Bon, la prochaine fois, plus courte la phrase !
Les critiques que j'ai lues sur internet, quand elles ne se bornent pas à résumer l'intrigue, ne vont guère plus loin que la perception d'
une littérature tendre et ironique, d'un
roman d'amour filial, la restitution de
l'ambiance d'une famille slave exilée...
Et Boulogne-Billancourt, qui n'est cité qu'une fois, comme site de studios et non lieu d'habitation de nombreux réfugiés russes de la haute, contraints à de basses besognes ouvrières ?
Et
Nina Berberova, qui depuis deux ans a même sa rue dans le quartier Renault-Billancourt, près de l'Église orthodoxe de la rue du Point du Jour ? Pourquoi ces absences ? Peut-être parce que dans la réalité fictive de cette relation ces événements n'ont pas eu lieu.
Une
autre jurée de ce prix met en ligne ses impressions. Elle le fait de manière bien plus consciencieusement exhaustive que moi, et ses articles méritent consultation.. De plus, elle signale avoir accepté d'être du jury. Personnellement, je reconnais l'avoir sollicité.

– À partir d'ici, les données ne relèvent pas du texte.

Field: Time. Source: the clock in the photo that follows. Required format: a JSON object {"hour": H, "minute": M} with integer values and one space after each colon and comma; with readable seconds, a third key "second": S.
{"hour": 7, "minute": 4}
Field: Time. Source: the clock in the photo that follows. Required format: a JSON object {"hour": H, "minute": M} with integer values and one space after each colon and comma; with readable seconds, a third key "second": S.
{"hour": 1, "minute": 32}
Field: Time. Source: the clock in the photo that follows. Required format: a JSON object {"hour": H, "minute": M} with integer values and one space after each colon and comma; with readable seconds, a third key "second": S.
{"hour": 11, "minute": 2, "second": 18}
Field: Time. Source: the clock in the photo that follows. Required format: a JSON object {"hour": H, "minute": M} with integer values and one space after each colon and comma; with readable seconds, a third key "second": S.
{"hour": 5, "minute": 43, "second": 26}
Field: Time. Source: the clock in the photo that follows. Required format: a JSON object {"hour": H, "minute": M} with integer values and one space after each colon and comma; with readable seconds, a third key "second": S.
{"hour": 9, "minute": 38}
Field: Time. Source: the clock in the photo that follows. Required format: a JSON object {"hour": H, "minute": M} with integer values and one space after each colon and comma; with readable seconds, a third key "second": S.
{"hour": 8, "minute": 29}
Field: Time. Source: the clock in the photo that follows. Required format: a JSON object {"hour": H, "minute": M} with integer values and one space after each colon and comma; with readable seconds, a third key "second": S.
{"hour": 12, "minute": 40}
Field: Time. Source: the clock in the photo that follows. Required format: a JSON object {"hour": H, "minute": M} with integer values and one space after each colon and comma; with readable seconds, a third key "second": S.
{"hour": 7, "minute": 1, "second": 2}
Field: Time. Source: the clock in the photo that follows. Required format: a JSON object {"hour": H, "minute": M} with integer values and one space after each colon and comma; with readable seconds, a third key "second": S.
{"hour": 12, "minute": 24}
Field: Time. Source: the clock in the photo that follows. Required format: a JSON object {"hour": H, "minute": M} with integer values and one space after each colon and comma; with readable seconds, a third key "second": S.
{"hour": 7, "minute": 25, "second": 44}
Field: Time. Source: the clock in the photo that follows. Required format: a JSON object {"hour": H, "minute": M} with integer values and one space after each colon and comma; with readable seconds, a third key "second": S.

Ce livre sembe avoir eu trois éditeurs différents :
-Librairie Générale Française , qui vend à 5 €
-A vue d'œil , qui monte abruptement à 16 €
-Fayard, qui redescend en pente douce à14 €
Ceci peut rendre un peu jaloux les auteurs qui se contenteraient bien d'un seul éditeur pour diffuser leur œuvre... De même, il a déjà été
récompensé par le prix
Jean Freustié 2006 et bénéficie de
revues de presse stimulantes. Bref, on
en parle....
Était-ce une raison pour ne pas le proposer pour une nouvelle distinction ?
[*] J'ai retrouvé avec intérêt cet ouvrage cité dans la bibliographie de la thèse de doctorat en sciences de Patricia Zablit, Paris-Orsay le 17 décembre 1991, Construction de l'interprétation temporelle en langue naturelle : un système fondé sur les graphes conceptuels, page 325.